Why an EV might cost less than you think in 2025
Sticker shock putting you off an EV? A novated lease changes the maths significantly. Here's what most people miss before they rule one out.
If you've looked at the drive-away price of an electric vehicle and quietly closed the tab, you're in good company. EVs still carry a higher sticker price than most equivalent petrol cars — that part is real. But the sticker price is not the price you pay under a novated lease, and that gap matters more than most people realise.
According to EVcentral AU ([Source 1]), a significant number of Australians are ruling out EVs on price before they've done the full maths. The article points to tax treatment and running costs as the two factors most commonly ignored in that calculation — which is exactly where novated leasing does its heaviest lifting.
What this means for novated lease customers
Since 1 July 2022, eligible battery electric vehicles under the luxury car tax threshold have been exempt from fringe benefits tax (FBT) under the Treasury Laws Amendment (Electric Car Discount) Act. That single policy change fundamentally altered the cost equation for PAYG employees who access a vehicle through their employer via salary packaging.
In plain English: under a novated lease, your repayments, running costs (fuel, insurance, registration, tyres, servicing) and the vehicle itself are bundled and paid from your pre-tax salary. For an eligible EV, the FBT exemption means you don't pay the tax that would otherwise apply to having a car provided through your employer. The result is a potential savings outcome that doesn't exist if you just walk into a dealership and buy the same car outright.
Running costs also change with an EV — electricity is cheaper per kilometre than petrol, and EVs have fewer moving parts, which generally means lower servicing costs over time. Those costs sit inside the novated lease package too, all pre-tax. It compounds.
Common questions
Does the FBT exemption apply to all EVs?
No. The exemption applies to battery electric vehicles (BEVs) and hydrogen fuel cell vehicles with a value below the luxury car tax threshold at the time of the first retail sale.

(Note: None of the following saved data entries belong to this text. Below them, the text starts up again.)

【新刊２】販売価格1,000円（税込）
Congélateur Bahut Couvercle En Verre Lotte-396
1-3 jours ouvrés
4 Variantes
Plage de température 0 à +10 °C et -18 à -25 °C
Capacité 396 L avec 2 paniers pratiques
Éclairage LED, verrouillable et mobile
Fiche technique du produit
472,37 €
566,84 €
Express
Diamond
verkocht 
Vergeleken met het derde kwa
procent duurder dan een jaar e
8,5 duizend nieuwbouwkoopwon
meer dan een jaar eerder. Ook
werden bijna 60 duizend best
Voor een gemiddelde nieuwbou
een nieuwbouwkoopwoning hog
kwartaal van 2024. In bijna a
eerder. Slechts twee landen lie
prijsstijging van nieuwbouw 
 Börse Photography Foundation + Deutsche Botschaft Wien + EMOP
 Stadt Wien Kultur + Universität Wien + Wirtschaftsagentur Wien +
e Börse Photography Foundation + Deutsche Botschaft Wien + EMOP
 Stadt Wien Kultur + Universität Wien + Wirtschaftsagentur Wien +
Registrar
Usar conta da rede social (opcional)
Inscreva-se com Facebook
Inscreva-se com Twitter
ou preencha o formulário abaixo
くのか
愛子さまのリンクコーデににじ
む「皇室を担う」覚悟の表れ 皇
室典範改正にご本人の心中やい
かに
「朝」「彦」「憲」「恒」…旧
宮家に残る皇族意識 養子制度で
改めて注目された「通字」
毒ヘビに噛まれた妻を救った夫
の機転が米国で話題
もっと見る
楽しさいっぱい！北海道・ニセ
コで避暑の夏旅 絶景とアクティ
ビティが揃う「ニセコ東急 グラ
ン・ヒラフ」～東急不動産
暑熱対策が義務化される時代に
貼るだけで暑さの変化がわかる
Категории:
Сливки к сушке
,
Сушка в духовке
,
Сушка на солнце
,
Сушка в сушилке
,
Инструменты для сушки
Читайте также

Plug-in hybrids (PHEVs) were removed from the exemption from 1 April 2025. Always check the current ATO guidance before signing anything.
Do I need my employer's approval to get a novated lease?
Yes — your employer needs to be a party to the lease agreement. Most mid-to-large employers already have arrangements in place. If yours doesn't, millarX can help set that up.
Is a novated lease only worth it for EVs?
No — a novated lease can work for petrol and diesel vehicles too, though the FBT exemption doesn't apply to those. The pre-tax salary benefit still exists; it's just not as pronounced as it is for an eligible EV.
What happens at the end of the lease?
You typically have three options: pay out the residual value and own the car, trade it in, or refinance into a new lease. Your adviser should walk you through which option suits your situation before you sign.
Is this too good to be true?
It's a legitimate tax concession legislated by the federal government — not a loophole. That said, whether it stacks up for you personally depends on your income, the vehicle you choose, and your employer's set-up. A proper quote is the only way to know.